- EXTRACT
● ● ● ● ●
Alternative Emission Pathways
The stabilisation level of atmospheric greenhouse gases depends on how soon global emissions peak and how quickly they decline.
This report examines four alternative emission reduction pathways for Australia, in the context of global action to stabilise at low levels. Under all modelled scenarios, Australia maintains economic growth while reducing carbon pollution.
Emission reduction scenarios
The report examines four scenarios in which Australia and the world follow different pathways to a low‑pollution future. The scenarios are used to explore the potential economic effects of climate change mitigation policy on Australia.
Australia’s medium- and long-term emission reduction targets (relative to 2000 levels) in the four scenarios are shown in the following table:
|Medium-term targets – at 2020|
|Long-term targets – at 2050|
The reference scenario assumes current trends in economic activity continue into the future. It does not include the impact of new policies such as the expanded Renewable Energy Target or the Carbon Pollution Reduction Scheme, or the impact climate change itself could have on the economy. This provides a benchmark against which the other four scenarios can be compared.
● ● ● ● ●
- DATA LISTING
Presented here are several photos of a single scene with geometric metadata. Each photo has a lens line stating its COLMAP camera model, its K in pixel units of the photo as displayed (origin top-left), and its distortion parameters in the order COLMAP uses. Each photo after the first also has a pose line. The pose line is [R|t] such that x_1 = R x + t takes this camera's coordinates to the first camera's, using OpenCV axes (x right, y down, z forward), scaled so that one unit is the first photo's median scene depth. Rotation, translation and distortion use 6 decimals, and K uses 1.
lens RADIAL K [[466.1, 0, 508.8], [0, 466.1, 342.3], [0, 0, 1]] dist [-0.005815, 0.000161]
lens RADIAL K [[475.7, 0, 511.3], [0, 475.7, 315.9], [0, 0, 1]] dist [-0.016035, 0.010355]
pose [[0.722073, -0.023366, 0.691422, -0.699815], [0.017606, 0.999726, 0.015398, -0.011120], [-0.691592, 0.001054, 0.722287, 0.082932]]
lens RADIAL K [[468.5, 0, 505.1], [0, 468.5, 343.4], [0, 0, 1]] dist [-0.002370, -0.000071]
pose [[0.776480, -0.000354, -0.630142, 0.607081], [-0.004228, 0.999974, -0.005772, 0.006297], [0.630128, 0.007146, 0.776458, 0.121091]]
● ● ● ● ●
- ASSIGNMENT
Continue the summary on Australia's alternative emission reduction pathways, picking up after its final sentence.

- RESPONSE
CPRS −5 and CPRS −15
The CPRS scenarios examine the potential costs of the Government’s proposed Carbon Pollution Reduction Scheme. Under these two scenarios, Australia’s action takes place within a multi‑stage global policy framework. National emission pathways gradually diverge from reference scenario emission levels towards substantial reductions in the long term.
The CPRS −5 scenario is consistent with stabilisation of the atmospheric concentration of greenhouse gases at around 550 parts per million (ppm) by 2100; the CPRS −15 scenario is consistent with stabilisation at around 510 ppm.
Garnaut −10 and Garnaut −25
The Garnaut scenarios were developed jointly by the Treasury and the Garnaut Climate Change Review. These scenarios assume united global action from 2013, representing an optimal post‑2012 international agreement. National contributions are based on a contraction and convergence approach, whereby the allocation of emission rights among countries converges from current levels to equal per capita rights by 2050.
The Garnaut −10 scenario is consistent with stabilisation at around 550 ppm by 2100. Under the Garnaut −25 scenario, concentrations peak above 500 ppm, then decline to around 470 ppm by 2100 (consistent with stabilisation at 450 ppm soon thereafter).
Economic growth continues
Under all the scenarios modelled in the report, Australia and the world continue to grow while making the emission cuts required to reduce the risks of dangerous climate change. The report indicates that efficient mitigation policies that price carbon pollution can break the link between economic growth and emissions and lead Australia to a prosperous low‑pollution future.